Here is my code for reference:
import java.util.*;
public class Main{
public static final int INF = 9999999;
public static int[][] path;
public static int[][] next;
public static int[] tax;
public static void main(String[] adsf){
Scanner pp = new Scanner(System.in);
int testCases = pp.nextInt();
boolean first = true;
pp.nextLine();
pp.nextLine();
while(testCases-- >0){
String[] s1 = pp.nextLine().split(" ");
int size = s1.length;
path = new int[size][size];
next = new int[size][size];
for(int i = 0; i < path.length; i++)
Arrays.fill(path[i],INF);
tax = new int[size];
for(int j = 0; j < path[0].length; j++){
path[0][j] = Integer.parseInt(s1[j]);
if(path[0][j]==-1)
path[0][j]=INF;
}
for(int i = 1; i < path.length;i++){
s1 = pp.nextLine().split(" ");
for(int j = 0; j < path[0].length; j++){
path[i][j] = Integer.parseInt(s1[j]);
if(path[i][j]==-1)
path[i][j]=INF;
}
}
for(int k=0; k<tax.length;k++){
tax[k] = pp.nextInt();
} pp.nextLine();
apsp();
int x,y;
//for(int i = 0; i < size; i++)
//System.out.println(Arrays.toString(path[i]));
while(pp.hasNextInt()){
if(!first)
System.out.println();
x=pp.nextInt();
y=pp.nextInt();
int cost = path[x-1][y-1];
System.out.println("From "+x+" to "+y+" :");
System.out.print("Path: ");
ArrayList<Integer> print = getpath(x-1,y-1);
for(int l = 0; l < print.size(); l++){
System.out.print(print.get(l)+1);
if(l!=print.size()-1) System.out.print("-->");
else System.out.println();
}
System.out.println("Total cost :"+cost);
first = false;
}
}
}
public static void apsp(){
for(int k=0;k<path.length;k++){
for(int i=0;i<path.length;i++){
for(int j=0;j<path.length;j++){
if (path[i][k] + path[k][j] + tax[j] < path[i][j] + tax[j]) {
path[i][j] = path[i][k]+path[k][j];
next[i][j] = k;
} else{
path[i][j] = path[i][j];
}
}
}
}
}
public static ArrayList<Integer> getpath (int i, int j) {
ArrayList<Integer> pat = getMidPath(i,j);
pat.add(0,i);
pat.add(j);
return pat;
}
public static ArrayList<Integer> getMidPath(int i, int j){
if(next[i][j]==0)
return new ArrayList<Integer>();
ArrayList<Integer> pat = new ArrayList<Integer>();
pat.addAll(getMidPath(i,next[i][j]));
pat.add(next[i][j]);
pat.addAll(getMidPath(next[i][j],j));
return pat;
}
}
The tax is applied:
whenever any cargo passing through one city, except for the source and the destination cities.

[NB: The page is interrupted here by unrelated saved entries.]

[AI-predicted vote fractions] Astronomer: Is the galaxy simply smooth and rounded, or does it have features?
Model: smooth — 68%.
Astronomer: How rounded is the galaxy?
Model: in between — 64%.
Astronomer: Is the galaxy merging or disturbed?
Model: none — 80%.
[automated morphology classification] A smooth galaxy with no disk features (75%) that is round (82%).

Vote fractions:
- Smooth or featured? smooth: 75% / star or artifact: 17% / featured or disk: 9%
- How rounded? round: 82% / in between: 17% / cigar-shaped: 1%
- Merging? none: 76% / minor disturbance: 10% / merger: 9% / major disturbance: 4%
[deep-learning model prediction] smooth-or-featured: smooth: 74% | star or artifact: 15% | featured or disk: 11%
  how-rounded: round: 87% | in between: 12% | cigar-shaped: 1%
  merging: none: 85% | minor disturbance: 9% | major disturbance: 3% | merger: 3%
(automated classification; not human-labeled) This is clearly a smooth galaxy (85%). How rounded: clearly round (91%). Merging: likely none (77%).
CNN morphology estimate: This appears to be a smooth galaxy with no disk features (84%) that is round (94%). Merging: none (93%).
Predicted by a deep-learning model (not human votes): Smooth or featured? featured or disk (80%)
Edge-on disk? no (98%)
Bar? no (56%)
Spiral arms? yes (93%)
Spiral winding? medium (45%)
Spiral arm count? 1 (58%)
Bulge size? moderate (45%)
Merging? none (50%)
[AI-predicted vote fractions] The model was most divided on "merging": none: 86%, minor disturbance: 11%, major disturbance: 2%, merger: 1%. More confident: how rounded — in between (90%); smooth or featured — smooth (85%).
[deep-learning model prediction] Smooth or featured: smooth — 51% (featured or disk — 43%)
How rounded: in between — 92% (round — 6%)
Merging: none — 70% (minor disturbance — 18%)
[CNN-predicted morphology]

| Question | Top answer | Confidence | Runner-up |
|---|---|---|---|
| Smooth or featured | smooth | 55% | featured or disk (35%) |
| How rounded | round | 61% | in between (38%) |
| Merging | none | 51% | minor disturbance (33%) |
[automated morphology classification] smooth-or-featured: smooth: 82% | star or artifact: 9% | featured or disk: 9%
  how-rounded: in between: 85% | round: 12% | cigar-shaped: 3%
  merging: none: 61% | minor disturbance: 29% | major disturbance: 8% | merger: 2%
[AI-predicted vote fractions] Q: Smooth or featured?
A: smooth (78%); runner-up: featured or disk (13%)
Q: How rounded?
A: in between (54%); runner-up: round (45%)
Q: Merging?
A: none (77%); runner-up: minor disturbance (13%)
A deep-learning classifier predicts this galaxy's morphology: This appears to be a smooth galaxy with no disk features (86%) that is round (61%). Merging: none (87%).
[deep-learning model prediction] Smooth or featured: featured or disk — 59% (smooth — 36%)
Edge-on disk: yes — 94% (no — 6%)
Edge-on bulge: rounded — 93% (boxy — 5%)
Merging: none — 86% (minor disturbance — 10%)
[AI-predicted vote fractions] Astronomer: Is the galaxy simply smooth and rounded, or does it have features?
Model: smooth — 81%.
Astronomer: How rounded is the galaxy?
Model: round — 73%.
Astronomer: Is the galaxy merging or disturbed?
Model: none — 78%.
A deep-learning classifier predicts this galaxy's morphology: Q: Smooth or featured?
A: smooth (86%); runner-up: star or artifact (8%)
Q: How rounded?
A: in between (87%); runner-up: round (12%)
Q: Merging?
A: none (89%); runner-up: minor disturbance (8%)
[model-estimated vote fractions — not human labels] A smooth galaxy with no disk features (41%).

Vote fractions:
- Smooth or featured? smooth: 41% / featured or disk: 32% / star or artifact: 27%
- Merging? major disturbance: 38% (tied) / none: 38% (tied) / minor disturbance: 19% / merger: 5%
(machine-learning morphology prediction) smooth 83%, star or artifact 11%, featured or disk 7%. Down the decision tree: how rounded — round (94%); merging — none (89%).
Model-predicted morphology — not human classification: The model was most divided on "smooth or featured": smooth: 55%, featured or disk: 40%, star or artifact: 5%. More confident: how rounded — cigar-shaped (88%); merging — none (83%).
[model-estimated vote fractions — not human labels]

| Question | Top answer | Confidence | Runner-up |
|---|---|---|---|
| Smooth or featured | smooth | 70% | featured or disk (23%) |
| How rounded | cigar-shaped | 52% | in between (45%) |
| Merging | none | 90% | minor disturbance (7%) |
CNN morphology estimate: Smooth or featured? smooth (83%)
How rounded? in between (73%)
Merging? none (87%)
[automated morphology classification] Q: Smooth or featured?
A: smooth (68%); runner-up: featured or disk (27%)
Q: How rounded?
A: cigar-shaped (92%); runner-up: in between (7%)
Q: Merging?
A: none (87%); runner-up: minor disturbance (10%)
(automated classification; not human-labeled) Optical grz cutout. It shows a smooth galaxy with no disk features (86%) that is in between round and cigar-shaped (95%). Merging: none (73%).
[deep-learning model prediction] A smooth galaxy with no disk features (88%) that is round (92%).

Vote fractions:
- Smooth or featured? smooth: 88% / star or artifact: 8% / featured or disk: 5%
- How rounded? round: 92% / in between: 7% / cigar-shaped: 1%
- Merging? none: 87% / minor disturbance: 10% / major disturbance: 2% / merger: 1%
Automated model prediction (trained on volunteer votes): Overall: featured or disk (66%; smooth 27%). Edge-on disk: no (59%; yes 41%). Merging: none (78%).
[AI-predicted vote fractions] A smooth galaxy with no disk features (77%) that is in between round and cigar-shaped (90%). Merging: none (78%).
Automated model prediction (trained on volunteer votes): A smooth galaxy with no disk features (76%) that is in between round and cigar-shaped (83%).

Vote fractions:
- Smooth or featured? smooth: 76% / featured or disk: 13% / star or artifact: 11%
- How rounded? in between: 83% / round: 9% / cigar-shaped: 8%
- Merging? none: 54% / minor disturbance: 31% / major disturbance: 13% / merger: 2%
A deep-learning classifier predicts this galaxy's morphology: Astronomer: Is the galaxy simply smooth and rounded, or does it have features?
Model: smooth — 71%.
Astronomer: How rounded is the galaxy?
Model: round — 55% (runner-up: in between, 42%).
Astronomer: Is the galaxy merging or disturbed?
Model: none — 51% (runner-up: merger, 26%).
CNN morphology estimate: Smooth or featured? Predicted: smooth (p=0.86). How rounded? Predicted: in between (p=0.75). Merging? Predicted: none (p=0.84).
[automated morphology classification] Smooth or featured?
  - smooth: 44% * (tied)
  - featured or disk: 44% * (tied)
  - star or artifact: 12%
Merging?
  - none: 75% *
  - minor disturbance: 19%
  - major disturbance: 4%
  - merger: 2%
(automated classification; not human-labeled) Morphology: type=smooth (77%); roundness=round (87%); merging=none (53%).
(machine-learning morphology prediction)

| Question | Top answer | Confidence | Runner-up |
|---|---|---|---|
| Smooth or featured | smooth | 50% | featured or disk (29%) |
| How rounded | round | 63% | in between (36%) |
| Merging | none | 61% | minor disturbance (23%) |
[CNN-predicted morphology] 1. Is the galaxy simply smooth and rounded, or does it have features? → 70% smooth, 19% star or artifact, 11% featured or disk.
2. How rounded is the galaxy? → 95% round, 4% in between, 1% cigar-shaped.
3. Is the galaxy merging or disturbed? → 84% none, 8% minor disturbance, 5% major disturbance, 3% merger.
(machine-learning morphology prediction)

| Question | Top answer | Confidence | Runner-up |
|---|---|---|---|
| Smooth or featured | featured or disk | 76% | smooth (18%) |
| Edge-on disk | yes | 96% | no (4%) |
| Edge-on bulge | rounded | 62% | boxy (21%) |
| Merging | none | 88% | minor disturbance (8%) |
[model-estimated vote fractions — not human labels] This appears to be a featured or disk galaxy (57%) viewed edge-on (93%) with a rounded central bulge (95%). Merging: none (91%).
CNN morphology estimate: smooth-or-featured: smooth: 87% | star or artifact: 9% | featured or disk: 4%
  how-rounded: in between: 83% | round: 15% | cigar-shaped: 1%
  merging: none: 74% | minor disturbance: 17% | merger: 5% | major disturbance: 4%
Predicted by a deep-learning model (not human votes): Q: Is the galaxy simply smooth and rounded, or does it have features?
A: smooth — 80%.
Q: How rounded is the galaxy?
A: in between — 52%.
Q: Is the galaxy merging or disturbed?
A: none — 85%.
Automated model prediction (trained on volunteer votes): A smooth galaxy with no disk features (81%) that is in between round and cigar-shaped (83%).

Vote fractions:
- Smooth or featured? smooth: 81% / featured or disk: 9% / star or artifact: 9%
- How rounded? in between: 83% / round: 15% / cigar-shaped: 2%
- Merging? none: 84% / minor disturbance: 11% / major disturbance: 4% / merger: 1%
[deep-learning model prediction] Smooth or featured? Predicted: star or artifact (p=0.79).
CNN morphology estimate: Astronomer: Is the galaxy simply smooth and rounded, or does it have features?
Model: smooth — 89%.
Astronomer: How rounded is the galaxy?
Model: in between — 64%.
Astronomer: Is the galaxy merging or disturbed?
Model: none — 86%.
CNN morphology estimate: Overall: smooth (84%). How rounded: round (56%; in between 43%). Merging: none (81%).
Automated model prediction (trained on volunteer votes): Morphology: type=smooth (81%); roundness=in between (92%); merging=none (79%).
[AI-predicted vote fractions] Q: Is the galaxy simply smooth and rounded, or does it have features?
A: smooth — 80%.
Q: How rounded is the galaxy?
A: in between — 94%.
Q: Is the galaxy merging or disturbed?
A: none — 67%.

So you if you have a path:
a -> b -> c -> d
Then you should include the cost of the path (a,b) + tax(b) + (b,c) + tax(c) + (c,d).
For implementing that into your algorithm, you should be able to add the city taxes to the path lengths like this:
If you know you're starting at a and ending at d, then any directed path to a city x, where x isn't a or b, should be treated as the cost of x + the tax at city x.
You will need to revert the path cost values back to the original ones for the next path you want to calculate the value of and re-add the tax values in for the new starting point and destination.